Dans un programme essentiellement fait de nouveautés et de premières mondiales, le contreténor polonais nous conduit dans l'univers riche et contrasté de l'opéra italien de la deuxième moitié du XVIIᵉ siècle. Belle performance, à la fois vocale et instrumentale, de la part d'interprètes inlassablement au service de la découverte musicale.
Le programme du tout nouvel album de Jakub Józef Orliński est à peu de choses près le même que celui de la tournée européenne « Beyond » – ou « Au-delà » – entreprise en octobre dernier. « Au-delà de quoi » ?, on ne saurait vraiment répondre à cette question, mais ceux qui ont assisté au spectacle – et nous y étions ! – pourront attester qu'avec ses talents d'acteur, d'acrobate et de danseur notre contreténor est allé bien au-delà du rituel quelque peu prévisible du traditionnel concert de musique baroque. Et il en était grand temps ! Pour l'enregistrement CD proposé au public, on pourra penser qu'en allant chercher des pièces entièrement inconnues du public – et l'on compte pour cet album une bonne dizaine de premières mondiales – Orliński et son compagnon de route Yannis François, auteur du programme, vont également au-delà des répertoires désormais prévisibles et convenus dans lesquels se complaisent certains de leurs confrères. Avouons que nous ne savions pas grand-chose de Giovanni Battista Vitali, Giuseppe Antonio Bernabei, Sebastiano Moratelli, Claudio Saracini, Carlo Francesco Pollarolo, Pietro Paolo Cappellini ou encore du Polonais Adam Jarzebski, autant de musiciens éminemment respectables à la carrière riche et féconde, dont de nombreuses compositions ont malheureusement été perdues.
On cherchera en vain, pour le disque, une logique dans l'enchaînement des morceaux. Pour la trouver, il faudra se reporter au concert, dont on ne peut qu'espérer pour bientôt une captation vidéo. Peut-être pour ne pas désarçonner complètement l'auditeur – et, on l'aura compris, le spectateur… –, le programme du CD démarre avec la seule page vraiment connue du répertoire, la scène d'Othon extraite du Couronnement de Poppée, suivie de près du célébrissime « Amaralli » de Caccini. Un des compositeurs à se détacher du programme est indéniablement le Napolitain, Giovanni Cesare Netti (1649-1686), auquel l'excellent texte de présentation consacre quelques pages à part. Il est notamment illustré par plusieurs airs dont deux, extraits de l'opéra Crinalba, sont chantés par une vieille femme se plaignant tour à tour de manque d'assiduité de son mari, puis de l'imminence de la mort. Mélange du comique et du tragique, conformément aux canons esthétiques en vogue dans l'Italie de cette époque. Le programme alterne ainsi morceaux dansés, lamenti et passages comiques, auxquels la magie du spectacle avait apporté pertinence et cohérence.

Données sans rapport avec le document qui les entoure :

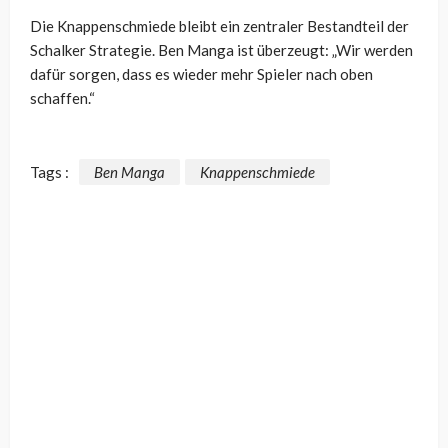
Die Knappenschmiede bleibt ein zentraler Bestandteil der
Schalker Strategie. Ben Manga ist überzeugt: „Wir werden
dafür sorgen, dass es wieder mehr Spieler nach oben
schaffen.“
Tags :
Ben Manga
Knappenschmiede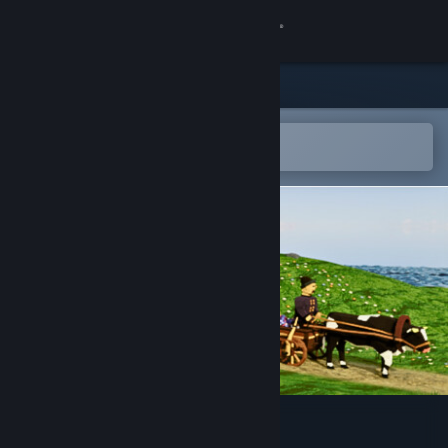
Kirjaudu sisään
Kauppa
Yhteisö
Avaa Steam-mobiilisovelluksessa
Helppo ostaa tai lisätä toivelistalle
Tietoa
Tuki
Vaihda kieli
Hanki Steam-mobiilisovellus
Näytä työpöytäsivusto
Loca Deserta: Odesa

Dans tous les morceaux qu'il interprète, Orliński se montre parfaitement convaincant, autant par la chaleur et l'homogénéité de son instrument que par la technique infaillible qui lui permet d'aborder avec sérénité les passages les plus virtuoses, ou encore par les couleurs mordorées dont il sait désormais parer son chant. L'ensemble Il Pomo d'Oro, qui fonctionne ici sans chef, sait lui aussi trouver les sonorités qui animent ces pages tour à tour enjouées, électriques ou nostalgiques. Un programme enthousiasmant, on l'aura compris, mais auquel il manquerait encore la dimension spectaculaire que le DVD que nous appelons de nos vœux pourrait fournir.